29th Jun, 2022

Petitioning families call for ban on pavement parking in Coventry

Correspondent 9th Feb, 2017

PETITIONING families are calling for a ban on pavement parking in Coventry.

But council officers are recommending councillors work within existing measures – adopting two years ago – to tackle the problem.

A petition with dozens of signatures, supported by ward councillor Jim O’Boyle, calls for more enforcement against motorists who park on pavements.

It states pavement parking is “socially inconsiderate and unacceptable nuisance” and “presents a hazard and inconvenience to pedestrians and other legitimate users especially those who are disabled, and require access such as emergency services.

Vehicles leaking oil and diesel on the pavement, creating slip hazards, is also a concern.

The petitioners say pavement parking is not illegal as long as it is not a danger or obstruction, yet point to an apparent inconsistency that driving on the pavement is.

Cabinet member for city services, Labour councillor Jayne Innes, has been advised by council officers to endorse continuing with measures approved at the council in February 2015 – in response to a similar petition.
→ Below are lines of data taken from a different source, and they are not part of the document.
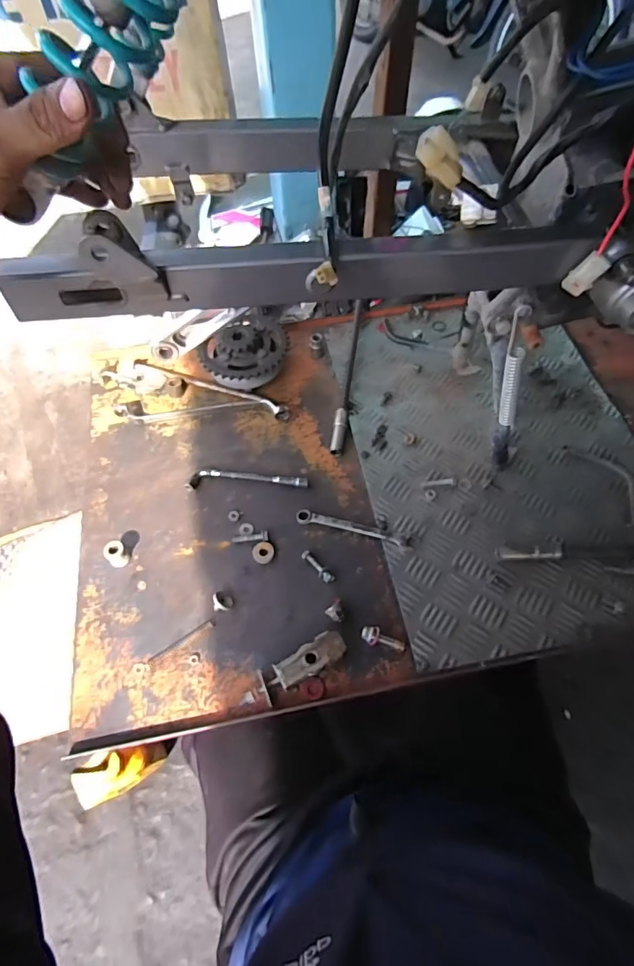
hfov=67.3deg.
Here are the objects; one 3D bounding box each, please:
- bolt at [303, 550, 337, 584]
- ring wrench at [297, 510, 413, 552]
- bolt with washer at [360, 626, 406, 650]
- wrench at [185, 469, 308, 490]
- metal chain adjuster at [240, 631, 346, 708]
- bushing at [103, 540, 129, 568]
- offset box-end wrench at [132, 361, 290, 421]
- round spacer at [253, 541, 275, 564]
[{"bbox_3d":[0.001,0.106,0.602,0.016,0.013,0.056,-38,66,-18],"label":"bolt"},{"bbox_3d":[0.049,0.060,0.627,0.152,0.008,0.021,14,61,10],"label":"ring wrench"},{"bbox_3d":[0.076,0.183,0.554,0.050,0.021,0.019,17,62,11],"label":"bolt with washer"},{"bbox_3d":[-0.097,-0.006,0.669,0.168,0.014,0.029,0,60,1],"label":"wrench"},{"bbox_3d":[-0.024,0.211,0.536,0.122,0.024,0.034,-30,63,-15],"label":"metal chain adjuster"},{"bbox_3d":[-0.256,0.091,0.610,0.030,0.026,0.025,39,68,21],"label":"bushing"},{"bbox_3d":[-0.168,-0.153,0.751,0.268,0.027,0.027,20,62,13],"label":"offset box-end wrench"},{"bbox_3d":[-0.069,0.090,0.616,0.027,0.006,0.028,-1,60,1],"label":"round spacer"}]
It means the council would:

* Continue to work with the police to deal with obstructions on the pavement.

* Continue to fund where possible “physical measures to remove parking that obstructs a footway as part of the verge parking programme.”

Council offers also say further measures which might have become law contained in a proposed Pavement Parking Bill did not progress through Parliament.

Councillor officers say the Bill would have tackled inconsistencies throughout England and Wales to make it clearer to all motorists that it is wrong to park on a footway without the specific permission of councils and police.

Options available to the council include introducing waiting restrictions where there are pavement parking issues, through Traffic Regulation Orders.

The law allows for the use of TROs to improve safety or traffic flow, and to preserve amenities of an area.

When making a TRO, the authorities also have to provide for convenient and safe movement for traffic and pedestrians, adequate parking, and public transport provision.